L’idea è altrettanto semplice: promuovere la creazione di un’infrastruttura wireless condivisa che copra la città (e magari vada oltre) estendendo il campus universitario e creando i presupposti per l’erogazione di altri servizi.
Gli ingredienti, oltre al wireless, sono il campus, l’innovazione, la condivisione di infrastrutture, l’integrazione di reti e servizi, le economie di scopo.

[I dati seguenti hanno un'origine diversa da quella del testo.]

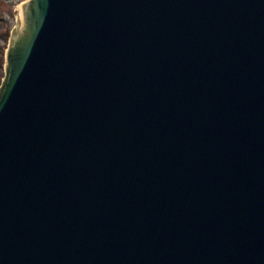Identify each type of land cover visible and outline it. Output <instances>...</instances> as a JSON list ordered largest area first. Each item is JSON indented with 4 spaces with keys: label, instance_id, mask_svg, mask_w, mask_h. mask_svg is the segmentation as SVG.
Listing matches in <instances>:
<instances>
[{
    "label": "water",
    "instance_id": "obj_1",
    "mask_svg": "<svg viewBox=\"0 0 264 264\" xmlns=\"http://www.w3.org/2000/svg\"><path fill=\"white\" fill-rule=\"evenodd\" d=\"M18 20L0 264H264V0H28Z\"/></svg>",
    "mask_w": 264,
    "mask_h": 264
},
{
    "label": "rangeland",
    "instance_id": "obj_2",
    "mask_svg": "<svg viewBox=\"0 0 264 264\" xmlns=\"http://www.w3.org/2000/svg\"><path fill=\"white\" fill-rule=\"evenodd\" d=\"M25 0H0V50L7 47L11 30L19 24V12L22 11L21 4ZM6 42V43H5ZM3 65H0L1 83L5 74V57H1Z\"/></svg>",
    "mask_w": 264,
    "mask_h": 264
},
{
    "label": "trees",
    "instance_id": "obj_3",
    "mask_svg": "<svg viewBox=\"0 0 264 264\" xmlns=\"http://www.w3.org/2000/svg\"><path fill=\"white\" fill-rule=\"evenodd\" d=\"M1 57H4V49L0 50ZM0 65H3V61L0 60ZM0 81H1V76H0Z\"/></svg>",
    "mask_w": 264,
    "mask_h": 264
},
{
    "label": "bare ground",
    "instance_id": "obj_4",
    "mask_svg": "<svg viewBox=\"0 0 264 264\" xmlns=\"http://www.w3.org/2000/svg\"><path fill=\"white\" fill-rule=\"evenodd\" d=\"M22 12V11H21ZM21 12H19V15L21 14Z\"/></svg>",
    "mask_w": 264,
    "mask_h": 264
}]
</instances>
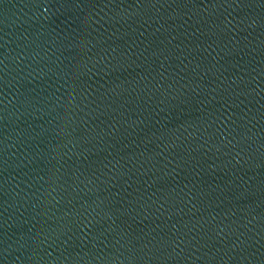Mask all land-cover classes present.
Returning a JSON list of instances; mask_svg holds the SVG:
<instances>
[{"label":"water","instance_id":"obj_1","mask_svg":"<svg viewBox=\"0 0 264 264\" xmlns=\"http://www.w3.org/2000/svg\"><path fill=\"white\" fill-rule=\"evenodd\" d=\"M0 264H264V117L77 0H0Z\"/></svg>","mask_w":264,"mask_h":264}]
</instances>
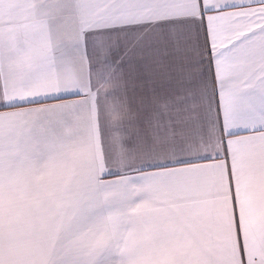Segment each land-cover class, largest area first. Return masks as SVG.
I'll list each match as a JSON object with an SVG mask.
<instances>
[{
	"label": "snow or ice",
	"instance_id": "6c2138e0",
	"mask_svg": "<svg viewBox=\"0 0 264 264\" xmlns=\"http://www.w3.org/2000/svg\"><path fill=\"white\" fill-rule=\"evenodd\" d=\"M0 264H264V0H0Z\"/></svg>",
	"mask_w": 264,
	"mask_h": 264
},
{
	"label": "crops",
	"instance_id": "0c3cea01",
	"mask_svg": "<svg viewBox=\"0 0 264 264\" xmlns=\"http://www.w3.org/2000/svg\"><path fill=\"white\" fill-rule=\"evenodd\" d=\"M117 104H119L118 98L106 96L104 91H101L97 98L96 112L102 120L115 122L119 119V113L114 110V106Z\"/></svg>",
	"mask_w": 264,
	"mask_h": 264
}]
</instances>
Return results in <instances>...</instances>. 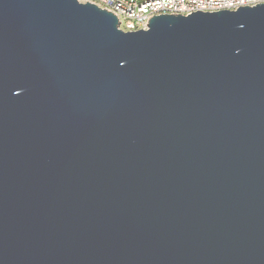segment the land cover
Returning a JSON list of instances; mask_svg holds the SVG:
<instances>
[{
	"label": "water",
	"instance_id": "water-1",
	"mask_svg": "<svg viewBox=\"0 0 264 264\" xmlns=\"http://www.w3.org/2000/svg\"><path fill=\"white\" fill-rule=\"evenodd\" d=\"M0 264H264V3L0 0Z\"/></svg>",
	"mask_w": 264,
	"mask_h": 264
},
{
	"label": "built area",
	"instance_id": "built-area-1",
	"mask_svg": "<svg viewBox=\"0 0 264 264\" xmlns=\"http://www.w3.org/2000/svg\"><path fill=\"white\" fill-rule=\"evenodd\" d=\"M92 2L113 12L124 31L148 29L151 16L160 14H184L202 11L236 10L241 6H254L264 0H79Z\"/></svg>",
	"mask_w": 264,
	"mask_h": 264
}]
</instances>
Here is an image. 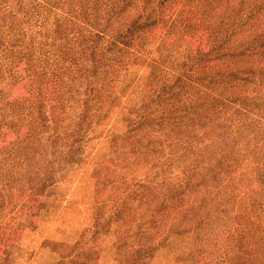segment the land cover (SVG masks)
<instances>
[{"label":"trees","instance_id":"1","mask_svg":"<svg viewBox=\"0 0 264 264\" xmlns=\"http://www.w3.org/2000/svg\"><path fill=\"white\" fill-rule=\"evenodd\" d=\"M89 1L0 0V50L31 42L22 90L0 110V197L9 192L36 217L57 161H77L82 135L68 137L72 124L47 107L66 95L96 116L118 102L125 129L111 140L147 172L115 213L130 229L117 240V264H144L171 236L187 245L188 264H244L250 252H237L255 217L241 216L235 167L241 140L264 143V0ZM69 16V32L58 34L55 23ZM132 68L145 72L122 85ZM113 168L95 167L97 194ZM8 232L0 226V264ZM51 245L62 251L56 264L87 263L65 261L69 246Z\"/></svg>","mask_w":264,"mask_h":264},{"label":"rangeland","instance_id":"2","mask_svg":"<svg viewBox=\"0 0 264 264\" xmlns=\"http://www.w3.org/2000/svg\"><path fill=\"white\" fill-rule=\"evenodd\" d=\"M83 1L89 7L93 5V1ZM71 18L69 16L55 23L58 34L69 32L68 22ZM163 31L162 28L155 30L154 38L163 34ZM145 53L150 58L158 55L153 45ZM30 55V39L6 45L0 50V110L12 105L22 90ZM139 68L122 72V85L138 83L136 76L145 72ZM65 96L59 98L53 110L50 107L46 109L58 120L64 119L65 124H72L68 137L74 136L76 132L82 135L77 161L68 164L57 161L54 166L55 182L42 189L36 217L20 210L17 197L12 198L6 191L5 195H1L0 226L11 233V238H8L11 241L4 250V264H56L62 257V251L53 250V243L69 246L70 251H73L68 252L69 257L65 261L85 259L86 264H117V240L128 230V236L130 234V229L125 231L128 226L118 220L115 213L127 196L132 197L134 195L131 193L137 192L147 168L128 164L124 160V150L118 149L111 140L125 129V123L117 113L118 102L110 108L104 107L103 113L98 115V112L95 116L94 108L89 113H79L80 102L67 103L68 96ZM64 105V112L59 116L55 111ZM249 128H256V124ZM237 148L240 160L235 170L241 177L239 180L238 176L237 180L242 191L241 216L249 213L255 217L251 237L244 240L245 246L237 254L243 253L242 256H245L246 251L250 252V256H245L244 260L239 258L241 263L264 264V217L261 216L264 215V143L254 145L243 139ZM13 162V159L9 160V165ZM104 162L114 166L113 174L103 192L97 194L93 172L95 167ZM111 182L115 184L109 185ZM134 204L129 205L135 207ZM136 211L142 213L139 209ZM128 244H131V239ZM186 246L183 240L171 236L168 244L158 246L144 264H188L182 259ZM87 252H90L88 256Z\"/></svg>","mask_w":264,"mask_h":264}]
</instances>
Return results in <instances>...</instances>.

L’idea di campus si rivela subito una carta vincente. Una rete wireless che propaghi un campus universitario porta un doppio valore aggiunto (di immagine e di sostanza) ai territori che raggiunge, rendendoli di fatto parte del campus.
L’innovazione è l’elemento propulsore che motiva chi lavora al progetto (soprattutto studenti) e consente all’Università di svolgere a pieno titolo la sua funzione.
La condivisione di infrastrutture consente di riutilizzare ciò che c’è, evitare duplicazioni, creare valore aggiunto a costi marginali trascurabili, giustificare e remunerare gli investimenti, rendere sostenibile la gestione.
L’integrazione di reti e servizi è l’elemento centrale dell’idea, che garantisce scalabilità al wireless campus integrando reti esistenti e propagando servizi erogati da terzi.
Le economie di scopo nascono dalla condivisione e dall’integrazione. Se l’infrastruttura è condivisa e può crescere integrando reti e servizi fino a raggiungere la massa critica che conferisce valore alla rete, diventa interesse di tutti contribuire ad estenderla e a potenziarne i servizi.